La verità a testa in giù – Ritornando allora alle nuove avventure del concetto di verità, si può capire il

rapporto con il (problema del) vero e del falso che potrebbe nascere – forse sta nascendo – con il

progressivo democratizzarsi della conoscenza e della vita personale e sociale. Nel lungo tempo dell’età

tardo-antica, poi del medioevo, quindi nell’età moderna e tardo-moderna, il concetto V, lanciato

all’epoca della democrazia greca, ha finito per significare l’opposto di quel che significa, ed è stato usato

per scopi opposti a quelli per cui è stato creato. L’antica aletheia ha cessato di essere la forza critica e

scettica del pensiero individuale, ed è diventata requisito esclusivo di un potere proveniente ‘dall’alto’:

dalle oligarchie religiose, politiche, scientifiche.

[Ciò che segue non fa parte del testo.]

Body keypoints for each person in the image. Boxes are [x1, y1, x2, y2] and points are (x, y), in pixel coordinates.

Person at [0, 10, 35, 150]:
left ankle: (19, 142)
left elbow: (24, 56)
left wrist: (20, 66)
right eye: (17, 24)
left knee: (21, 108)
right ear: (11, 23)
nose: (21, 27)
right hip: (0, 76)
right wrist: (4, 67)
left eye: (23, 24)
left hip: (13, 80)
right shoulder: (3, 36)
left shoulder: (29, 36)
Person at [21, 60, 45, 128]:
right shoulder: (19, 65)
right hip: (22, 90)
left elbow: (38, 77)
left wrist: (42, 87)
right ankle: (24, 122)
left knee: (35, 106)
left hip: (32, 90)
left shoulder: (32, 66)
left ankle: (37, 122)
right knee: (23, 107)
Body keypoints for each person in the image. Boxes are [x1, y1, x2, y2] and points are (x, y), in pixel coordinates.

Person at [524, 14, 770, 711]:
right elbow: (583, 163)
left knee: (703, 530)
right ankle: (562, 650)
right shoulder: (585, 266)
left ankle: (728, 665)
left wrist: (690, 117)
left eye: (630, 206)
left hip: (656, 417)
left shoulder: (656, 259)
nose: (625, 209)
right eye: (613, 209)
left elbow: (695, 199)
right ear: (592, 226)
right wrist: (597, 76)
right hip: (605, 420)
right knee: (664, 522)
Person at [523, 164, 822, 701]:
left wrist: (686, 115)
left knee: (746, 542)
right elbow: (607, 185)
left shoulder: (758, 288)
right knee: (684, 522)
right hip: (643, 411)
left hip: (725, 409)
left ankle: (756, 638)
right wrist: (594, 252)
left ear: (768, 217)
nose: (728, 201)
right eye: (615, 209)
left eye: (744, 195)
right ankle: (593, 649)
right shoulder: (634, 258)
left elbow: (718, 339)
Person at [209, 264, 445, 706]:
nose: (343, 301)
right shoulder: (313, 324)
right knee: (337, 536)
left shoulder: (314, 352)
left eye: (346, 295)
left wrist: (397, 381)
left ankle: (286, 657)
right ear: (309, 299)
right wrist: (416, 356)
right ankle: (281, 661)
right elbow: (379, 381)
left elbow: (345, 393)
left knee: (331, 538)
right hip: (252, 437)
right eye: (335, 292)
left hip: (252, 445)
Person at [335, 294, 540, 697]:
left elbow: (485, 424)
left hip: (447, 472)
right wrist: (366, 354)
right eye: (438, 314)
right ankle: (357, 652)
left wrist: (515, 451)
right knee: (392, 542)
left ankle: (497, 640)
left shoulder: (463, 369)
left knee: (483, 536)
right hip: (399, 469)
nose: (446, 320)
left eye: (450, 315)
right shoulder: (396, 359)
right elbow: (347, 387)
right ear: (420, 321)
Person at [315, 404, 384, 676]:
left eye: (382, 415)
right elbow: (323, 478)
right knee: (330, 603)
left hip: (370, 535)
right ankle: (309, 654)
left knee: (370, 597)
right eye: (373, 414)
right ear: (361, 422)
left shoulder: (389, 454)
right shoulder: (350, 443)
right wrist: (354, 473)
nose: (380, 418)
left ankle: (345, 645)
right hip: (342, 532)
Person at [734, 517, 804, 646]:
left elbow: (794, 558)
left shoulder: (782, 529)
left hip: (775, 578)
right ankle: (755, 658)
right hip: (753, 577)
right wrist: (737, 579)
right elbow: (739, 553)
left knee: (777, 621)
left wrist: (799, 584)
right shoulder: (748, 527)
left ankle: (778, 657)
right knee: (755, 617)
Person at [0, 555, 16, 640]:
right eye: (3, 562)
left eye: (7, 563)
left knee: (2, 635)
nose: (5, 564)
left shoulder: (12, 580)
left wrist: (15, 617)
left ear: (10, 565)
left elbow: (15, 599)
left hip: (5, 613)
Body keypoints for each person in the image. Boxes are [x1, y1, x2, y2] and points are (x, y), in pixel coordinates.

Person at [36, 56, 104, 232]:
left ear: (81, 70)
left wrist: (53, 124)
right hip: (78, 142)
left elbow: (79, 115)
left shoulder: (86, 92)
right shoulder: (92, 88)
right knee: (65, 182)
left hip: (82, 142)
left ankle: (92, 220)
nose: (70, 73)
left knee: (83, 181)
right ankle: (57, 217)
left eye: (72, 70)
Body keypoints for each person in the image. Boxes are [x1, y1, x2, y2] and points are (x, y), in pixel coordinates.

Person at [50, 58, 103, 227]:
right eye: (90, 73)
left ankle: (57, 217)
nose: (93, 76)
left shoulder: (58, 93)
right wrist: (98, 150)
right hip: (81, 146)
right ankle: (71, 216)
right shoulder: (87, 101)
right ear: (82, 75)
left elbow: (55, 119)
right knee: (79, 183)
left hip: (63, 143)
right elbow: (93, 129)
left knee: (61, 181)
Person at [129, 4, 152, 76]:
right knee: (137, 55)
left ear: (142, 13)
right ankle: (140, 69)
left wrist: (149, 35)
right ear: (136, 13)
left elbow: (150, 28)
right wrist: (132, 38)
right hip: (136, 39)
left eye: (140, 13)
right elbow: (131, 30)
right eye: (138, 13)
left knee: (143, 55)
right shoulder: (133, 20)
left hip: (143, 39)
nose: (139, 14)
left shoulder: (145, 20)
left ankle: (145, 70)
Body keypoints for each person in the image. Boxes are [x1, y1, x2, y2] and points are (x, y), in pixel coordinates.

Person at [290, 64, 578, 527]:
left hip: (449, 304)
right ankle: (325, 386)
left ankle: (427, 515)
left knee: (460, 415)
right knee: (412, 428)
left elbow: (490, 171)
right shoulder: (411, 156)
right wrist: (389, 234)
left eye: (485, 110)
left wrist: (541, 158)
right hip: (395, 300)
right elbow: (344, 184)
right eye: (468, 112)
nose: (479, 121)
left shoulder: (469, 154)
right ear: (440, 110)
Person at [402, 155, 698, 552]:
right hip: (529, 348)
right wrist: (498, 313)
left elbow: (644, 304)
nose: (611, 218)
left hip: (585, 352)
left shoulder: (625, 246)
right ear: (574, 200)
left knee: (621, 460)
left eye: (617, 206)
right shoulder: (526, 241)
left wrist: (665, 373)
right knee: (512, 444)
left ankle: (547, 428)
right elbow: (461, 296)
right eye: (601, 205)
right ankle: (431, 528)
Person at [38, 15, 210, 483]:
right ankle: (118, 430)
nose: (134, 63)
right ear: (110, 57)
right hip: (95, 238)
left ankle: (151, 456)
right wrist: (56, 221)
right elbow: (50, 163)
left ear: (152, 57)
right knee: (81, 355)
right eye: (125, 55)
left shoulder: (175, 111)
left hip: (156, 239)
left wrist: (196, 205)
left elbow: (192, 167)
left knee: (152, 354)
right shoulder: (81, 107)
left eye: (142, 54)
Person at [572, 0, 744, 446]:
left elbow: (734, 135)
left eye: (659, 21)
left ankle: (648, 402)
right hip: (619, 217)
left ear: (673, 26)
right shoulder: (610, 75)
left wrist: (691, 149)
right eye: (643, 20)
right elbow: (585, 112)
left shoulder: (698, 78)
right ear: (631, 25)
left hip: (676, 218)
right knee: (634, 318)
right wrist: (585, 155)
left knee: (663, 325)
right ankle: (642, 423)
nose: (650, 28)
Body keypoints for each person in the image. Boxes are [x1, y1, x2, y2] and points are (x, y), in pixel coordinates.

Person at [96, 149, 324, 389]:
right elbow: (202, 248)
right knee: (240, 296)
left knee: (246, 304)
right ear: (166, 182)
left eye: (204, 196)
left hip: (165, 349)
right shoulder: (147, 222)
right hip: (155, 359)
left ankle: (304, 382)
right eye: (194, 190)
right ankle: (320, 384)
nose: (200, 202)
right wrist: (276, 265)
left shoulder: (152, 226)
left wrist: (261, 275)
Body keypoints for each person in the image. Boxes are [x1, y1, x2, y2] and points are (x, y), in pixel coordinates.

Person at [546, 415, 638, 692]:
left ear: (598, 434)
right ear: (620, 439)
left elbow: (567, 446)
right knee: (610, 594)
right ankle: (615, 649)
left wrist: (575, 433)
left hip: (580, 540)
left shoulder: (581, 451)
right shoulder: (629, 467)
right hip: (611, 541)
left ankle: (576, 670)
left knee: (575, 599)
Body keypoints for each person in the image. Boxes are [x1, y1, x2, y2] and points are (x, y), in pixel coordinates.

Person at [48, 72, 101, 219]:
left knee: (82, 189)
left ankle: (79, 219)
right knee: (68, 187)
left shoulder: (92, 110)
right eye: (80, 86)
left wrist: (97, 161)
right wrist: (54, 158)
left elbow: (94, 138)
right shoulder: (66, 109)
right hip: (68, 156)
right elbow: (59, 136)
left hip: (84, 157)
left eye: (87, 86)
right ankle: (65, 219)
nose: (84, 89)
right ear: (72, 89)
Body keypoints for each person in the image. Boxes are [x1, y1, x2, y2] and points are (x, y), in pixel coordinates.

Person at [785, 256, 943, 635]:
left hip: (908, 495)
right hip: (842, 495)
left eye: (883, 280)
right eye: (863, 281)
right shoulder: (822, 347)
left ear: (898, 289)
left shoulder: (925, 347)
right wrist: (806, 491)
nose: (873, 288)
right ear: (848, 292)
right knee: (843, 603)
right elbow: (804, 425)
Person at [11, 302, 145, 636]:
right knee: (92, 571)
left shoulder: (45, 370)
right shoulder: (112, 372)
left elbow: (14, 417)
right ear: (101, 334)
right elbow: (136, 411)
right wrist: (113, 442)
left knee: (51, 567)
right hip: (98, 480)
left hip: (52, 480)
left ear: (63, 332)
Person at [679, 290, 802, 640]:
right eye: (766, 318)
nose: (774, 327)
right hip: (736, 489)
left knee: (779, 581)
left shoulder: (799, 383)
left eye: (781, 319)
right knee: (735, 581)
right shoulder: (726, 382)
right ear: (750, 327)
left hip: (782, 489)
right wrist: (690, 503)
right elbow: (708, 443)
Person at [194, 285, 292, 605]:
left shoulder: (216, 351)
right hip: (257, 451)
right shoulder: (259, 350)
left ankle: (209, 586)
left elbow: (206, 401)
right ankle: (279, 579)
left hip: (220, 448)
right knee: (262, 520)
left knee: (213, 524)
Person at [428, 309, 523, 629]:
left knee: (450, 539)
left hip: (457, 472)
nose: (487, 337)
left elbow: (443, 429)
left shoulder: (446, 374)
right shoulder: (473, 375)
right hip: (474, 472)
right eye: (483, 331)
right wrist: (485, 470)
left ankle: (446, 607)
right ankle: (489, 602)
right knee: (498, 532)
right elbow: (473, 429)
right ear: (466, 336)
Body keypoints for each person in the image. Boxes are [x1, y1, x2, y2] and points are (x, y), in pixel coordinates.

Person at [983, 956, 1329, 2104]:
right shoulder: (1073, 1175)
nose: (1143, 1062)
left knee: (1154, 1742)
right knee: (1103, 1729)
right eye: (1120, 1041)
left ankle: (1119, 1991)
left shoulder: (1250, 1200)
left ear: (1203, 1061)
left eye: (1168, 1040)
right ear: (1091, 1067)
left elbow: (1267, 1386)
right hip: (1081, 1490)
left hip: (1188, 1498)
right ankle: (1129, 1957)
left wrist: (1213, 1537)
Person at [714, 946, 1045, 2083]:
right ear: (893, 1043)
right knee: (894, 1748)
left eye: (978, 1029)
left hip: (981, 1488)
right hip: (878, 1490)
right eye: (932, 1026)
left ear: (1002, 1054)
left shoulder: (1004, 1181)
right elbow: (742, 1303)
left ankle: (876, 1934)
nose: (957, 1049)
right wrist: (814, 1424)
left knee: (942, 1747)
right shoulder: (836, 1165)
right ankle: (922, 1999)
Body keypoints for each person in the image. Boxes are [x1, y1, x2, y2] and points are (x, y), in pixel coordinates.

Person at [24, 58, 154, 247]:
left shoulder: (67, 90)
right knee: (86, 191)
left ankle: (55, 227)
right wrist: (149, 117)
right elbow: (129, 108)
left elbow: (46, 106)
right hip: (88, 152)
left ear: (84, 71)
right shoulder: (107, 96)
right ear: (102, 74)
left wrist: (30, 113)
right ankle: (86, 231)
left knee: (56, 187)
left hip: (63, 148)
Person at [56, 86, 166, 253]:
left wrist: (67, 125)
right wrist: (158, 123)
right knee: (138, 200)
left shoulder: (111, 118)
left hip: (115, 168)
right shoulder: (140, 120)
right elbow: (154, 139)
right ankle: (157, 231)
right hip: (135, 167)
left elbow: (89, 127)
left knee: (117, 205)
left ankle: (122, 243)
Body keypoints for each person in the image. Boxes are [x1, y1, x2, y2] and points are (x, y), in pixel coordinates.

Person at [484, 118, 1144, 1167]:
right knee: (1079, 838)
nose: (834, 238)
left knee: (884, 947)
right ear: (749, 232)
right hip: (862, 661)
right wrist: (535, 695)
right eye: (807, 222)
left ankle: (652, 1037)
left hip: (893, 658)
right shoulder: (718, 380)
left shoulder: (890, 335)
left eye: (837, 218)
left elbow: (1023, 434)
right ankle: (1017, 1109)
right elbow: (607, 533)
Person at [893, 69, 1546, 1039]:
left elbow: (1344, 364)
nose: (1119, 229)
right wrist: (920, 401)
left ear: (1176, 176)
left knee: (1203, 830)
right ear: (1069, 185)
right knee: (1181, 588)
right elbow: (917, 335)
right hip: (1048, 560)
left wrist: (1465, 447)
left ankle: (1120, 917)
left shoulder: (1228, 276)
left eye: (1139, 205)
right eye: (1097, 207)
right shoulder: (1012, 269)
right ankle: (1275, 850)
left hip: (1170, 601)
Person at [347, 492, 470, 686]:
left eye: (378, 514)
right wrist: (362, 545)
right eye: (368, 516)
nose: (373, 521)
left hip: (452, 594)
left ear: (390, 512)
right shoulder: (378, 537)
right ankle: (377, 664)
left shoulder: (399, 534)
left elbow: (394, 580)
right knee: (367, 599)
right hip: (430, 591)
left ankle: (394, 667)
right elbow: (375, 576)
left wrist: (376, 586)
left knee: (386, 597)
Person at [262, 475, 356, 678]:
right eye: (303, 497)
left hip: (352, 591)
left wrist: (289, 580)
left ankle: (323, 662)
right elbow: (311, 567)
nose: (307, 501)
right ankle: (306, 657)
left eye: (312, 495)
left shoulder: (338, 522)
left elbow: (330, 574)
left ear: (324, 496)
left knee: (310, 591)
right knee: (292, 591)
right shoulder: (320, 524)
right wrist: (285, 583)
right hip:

Ma precisamente nel Novecento l’avanzare della democratizzazione ha mutato profondamente le

condizioni di produzione e diffusione della conoscenza (più precisamente del sapere e di quel che si

crede di sapere), e se vale la diagnosi suggerita, possiamo dire che la gestione anti-democratica del vero

è ora profondamente in crisi, le antiche autorità aletiche stanno perdendo la loro voce. Da questo punto

di vista la verità (il concetto) era per così dire ‘a testa in giù’, e ora sta tornando alle sue radici scettiche,

e al suo luogo naturale: il lavoro del pensiero individuale. Certo, il «vero democratizzato» non è la fine

della verità dogmatica, è piuttosto la sua «esplosione» («la postverità non nega la verità. La moltiplica e

la privatizza», Lorusso 2018). È questa condizione che caratterizza le nuove avventure della verità. Una

condizione indubbiamente complessa. Per i filosofi tradizionali la paideia filosofica, l’educazione al vero,

dovrebbe correggere le tendenze umane all’errore, all’indifferenza epistemica, al dogmatismo,

all’inganno e all’auto-inganno. Una promessa difficile ma forse non impossibile da mantenere.